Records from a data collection
══════════
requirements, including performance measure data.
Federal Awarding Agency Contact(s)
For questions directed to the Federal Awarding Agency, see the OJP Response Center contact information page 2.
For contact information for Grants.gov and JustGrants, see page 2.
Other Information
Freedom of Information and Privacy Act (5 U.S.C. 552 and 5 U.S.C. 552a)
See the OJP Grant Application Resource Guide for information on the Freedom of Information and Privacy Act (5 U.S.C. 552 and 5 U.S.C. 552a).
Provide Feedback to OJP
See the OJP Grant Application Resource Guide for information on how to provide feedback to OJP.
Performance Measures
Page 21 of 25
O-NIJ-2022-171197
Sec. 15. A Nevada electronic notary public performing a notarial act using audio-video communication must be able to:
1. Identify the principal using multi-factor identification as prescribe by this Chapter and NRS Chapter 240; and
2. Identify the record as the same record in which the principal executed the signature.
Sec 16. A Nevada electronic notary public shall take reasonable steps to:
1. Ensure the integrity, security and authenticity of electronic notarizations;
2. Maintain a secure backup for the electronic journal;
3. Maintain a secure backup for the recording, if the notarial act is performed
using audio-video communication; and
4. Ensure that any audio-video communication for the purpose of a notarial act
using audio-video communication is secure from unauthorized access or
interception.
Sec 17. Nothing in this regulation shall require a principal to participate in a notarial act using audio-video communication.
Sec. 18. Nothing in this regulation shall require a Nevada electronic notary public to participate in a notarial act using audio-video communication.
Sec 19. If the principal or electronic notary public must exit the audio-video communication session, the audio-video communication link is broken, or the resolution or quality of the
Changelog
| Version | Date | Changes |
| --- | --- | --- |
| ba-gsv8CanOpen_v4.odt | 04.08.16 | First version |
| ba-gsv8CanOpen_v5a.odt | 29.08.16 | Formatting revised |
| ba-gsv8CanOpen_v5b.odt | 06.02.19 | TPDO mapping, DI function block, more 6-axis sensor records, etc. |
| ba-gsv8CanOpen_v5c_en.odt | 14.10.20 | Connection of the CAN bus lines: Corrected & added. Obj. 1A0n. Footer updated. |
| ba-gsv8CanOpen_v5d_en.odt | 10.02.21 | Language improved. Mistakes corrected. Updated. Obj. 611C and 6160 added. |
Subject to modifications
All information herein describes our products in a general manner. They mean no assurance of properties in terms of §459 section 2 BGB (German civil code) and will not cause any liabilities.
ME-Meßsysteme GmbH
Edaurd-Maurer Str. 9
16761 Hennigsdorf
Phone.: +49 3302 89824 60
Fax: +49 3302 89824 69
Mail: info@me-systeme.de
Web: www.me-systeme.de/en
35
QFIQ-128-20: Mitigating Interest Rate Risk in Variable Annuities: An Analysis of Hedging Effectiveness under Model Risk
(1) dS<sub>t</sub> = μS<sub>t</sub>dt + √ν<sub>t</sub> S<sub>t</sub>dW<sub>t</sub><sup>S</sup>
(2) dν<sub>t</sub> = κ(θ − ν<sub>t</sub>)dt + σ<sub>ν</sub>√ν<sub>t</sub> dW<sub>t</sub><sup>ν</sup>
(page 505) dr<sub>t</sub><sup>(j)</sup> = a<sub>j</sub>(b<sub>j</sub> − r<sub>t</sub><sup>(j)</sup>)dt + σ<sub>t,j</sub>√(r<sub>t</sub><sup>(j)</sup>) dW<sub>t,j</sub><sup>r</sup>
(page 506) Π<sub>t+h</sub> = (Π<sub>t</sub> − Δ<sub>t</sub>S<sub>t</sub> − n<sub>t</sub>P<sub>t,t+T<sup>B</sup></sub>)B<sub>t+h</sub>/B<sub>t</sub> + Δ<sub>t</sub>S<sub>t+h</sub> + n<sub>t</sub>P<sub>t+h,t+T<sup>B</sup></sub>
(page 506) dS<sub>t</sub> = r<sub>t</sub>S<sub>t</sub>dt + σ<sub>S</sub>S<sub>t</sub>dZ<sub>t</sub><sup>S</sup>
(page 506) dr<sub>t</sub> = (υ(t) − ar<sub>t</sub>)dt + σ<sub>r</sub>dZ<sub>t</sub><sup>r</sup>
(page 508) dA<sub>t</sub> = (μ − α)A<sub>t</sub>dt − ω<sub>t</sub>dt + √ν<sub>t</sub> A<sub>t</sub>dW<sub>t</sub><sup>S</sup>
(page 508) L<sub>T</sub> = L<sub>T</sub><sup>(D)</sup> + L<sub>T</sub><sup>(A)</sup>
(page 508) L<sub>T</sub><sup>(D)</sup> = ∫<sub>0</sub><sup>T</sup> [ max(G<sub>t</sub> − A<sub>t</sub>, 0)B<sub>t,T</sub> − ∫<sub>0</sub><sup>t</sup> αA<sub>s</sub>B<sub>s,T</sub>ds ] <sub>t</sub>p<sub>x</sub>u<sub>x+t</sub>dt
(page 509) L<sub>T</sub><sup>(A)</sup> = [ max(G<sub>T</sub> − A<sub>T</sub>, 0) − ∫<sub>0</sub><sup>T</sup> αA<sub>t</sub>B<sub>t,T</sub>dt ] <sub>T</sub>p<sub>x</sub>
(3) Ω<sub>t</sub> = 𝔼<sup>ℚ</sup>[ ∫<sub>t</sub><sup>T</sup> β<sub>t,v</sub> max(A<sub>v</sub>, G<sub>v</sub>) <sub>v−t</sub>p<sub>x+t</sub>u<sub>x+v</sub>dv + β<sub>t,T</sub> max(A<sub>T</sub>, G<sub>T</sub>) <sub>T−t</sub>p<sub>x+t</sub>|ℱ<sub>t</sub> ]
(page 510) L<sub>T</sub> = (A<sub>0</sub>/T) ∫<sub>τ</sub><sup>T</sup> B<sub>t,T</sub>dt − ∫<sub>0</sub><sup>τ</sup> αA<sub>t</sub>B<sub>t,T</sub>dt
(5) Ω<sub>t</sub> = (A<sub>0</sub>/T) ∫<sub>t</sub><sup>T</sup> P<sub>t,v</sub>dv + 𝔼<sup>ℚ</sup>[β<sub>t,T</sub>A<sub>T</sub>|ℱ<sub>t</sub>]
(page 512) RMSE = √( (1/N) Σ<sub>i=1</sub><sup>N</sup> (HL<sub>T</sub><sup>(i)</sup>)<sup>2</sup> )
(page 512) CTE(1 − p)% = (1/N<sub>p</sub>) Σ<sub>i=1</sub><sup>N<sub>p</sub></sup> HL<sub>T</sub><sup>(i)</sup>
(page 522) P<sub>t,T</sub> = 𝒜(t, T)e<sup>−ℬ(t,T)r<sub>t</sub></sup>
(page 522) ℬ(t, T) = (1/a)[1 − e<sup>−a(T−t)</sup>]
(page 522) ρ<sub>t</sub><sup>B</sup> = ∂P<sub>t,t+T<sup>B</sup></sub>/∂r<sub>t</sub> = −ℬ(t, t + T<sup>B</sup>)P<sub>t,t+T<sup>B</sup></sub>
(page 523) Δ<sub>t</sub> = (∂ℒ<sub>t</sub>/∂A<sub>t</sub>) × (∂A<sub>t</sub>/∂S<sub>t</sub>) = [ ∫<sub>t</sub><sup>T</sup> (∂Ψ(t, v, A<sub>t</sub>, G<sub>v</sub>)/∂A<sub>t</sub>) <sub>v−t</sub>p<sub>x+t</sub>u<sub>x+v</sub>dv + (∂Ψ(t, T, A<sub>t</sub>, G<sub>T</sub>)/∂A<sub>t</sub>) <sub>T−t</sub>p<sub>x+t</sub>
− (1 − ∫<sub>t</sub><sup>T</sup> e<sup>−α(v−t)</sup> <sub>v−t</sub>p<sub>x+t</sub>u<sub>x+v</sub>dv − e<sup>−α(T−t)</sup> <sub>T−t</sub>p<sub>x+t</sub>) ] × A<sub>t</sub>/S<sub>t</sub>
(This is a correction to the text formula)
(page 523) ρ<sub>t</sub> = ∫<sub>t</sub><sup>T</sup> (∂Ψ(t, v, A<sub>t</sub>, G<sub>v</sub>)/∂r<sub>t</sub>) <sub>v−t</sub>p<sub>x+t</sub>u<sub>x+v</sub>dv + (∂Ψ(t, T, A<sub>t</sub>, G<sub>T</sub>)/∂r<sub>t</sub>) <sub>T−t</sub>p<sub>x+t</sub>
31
══════════
Looking at the data above, return every line from the one with "(2) dν<sub>t</sub> = κ(θ" down to the one with "(page 508) dA<sub>t</sub>", exactly and inclusively.

Task response:
(2) dν<sub>t</sub> = κ(θ − ν<sub>t</sub>)dt + σ<sub>ν</sub>√ν<sub>t</sub> dW<sub>t</sub><sup>ν</sup>
(page 505) dr<sub>t</sub><sup>(j)</sup> = a<sub>j</sub>(b<sub>j</sub> − r<sub>t</sub><sup>(j)</sup>)dt + σ<sub>t,j</sub>√(r<sub>t</sub><sup>(j)</sup>) dW<sub>t,j</sub><sup>r</sup>
(page 506) Π<sub>t+h</sub> = (Π<sub>t</sub> − Δ<sub>t</sub>S<sub>t</sub> − n<sub>t</sub>P<sub>t,t+T<sup>B</sup></sub>)B<sub>t+h</sub>/B<sub>t</sub> + Δ<sub>t</sub>S<sub>t+h</sub> + n<sub>t</sub>P<sub>t+h,t+T<sup>B</sup></sub>
(page 506) dS<sub>t</sub> = r<sub>t</sub>S<sub>t</sub>dt + σ<sub>S</sub>S<sub>t</sub>dZ<sub>t</sub><sup>S</sup>
(page 506) dr<sub>t</sub> = (υ(t) − ar<sub>t</sub>)dt + σ<sub>r</sub>dZ<sub>t</sub><sup>r</sup>
(page 508) dA<sub>t</sub> = (μ − α)A<sub>t</sub>dt − ω<sub>t</sub>dt + √ν<sub>t</sub> A<sub>t</sub>dW<sub>t</sub><sup>S</sup>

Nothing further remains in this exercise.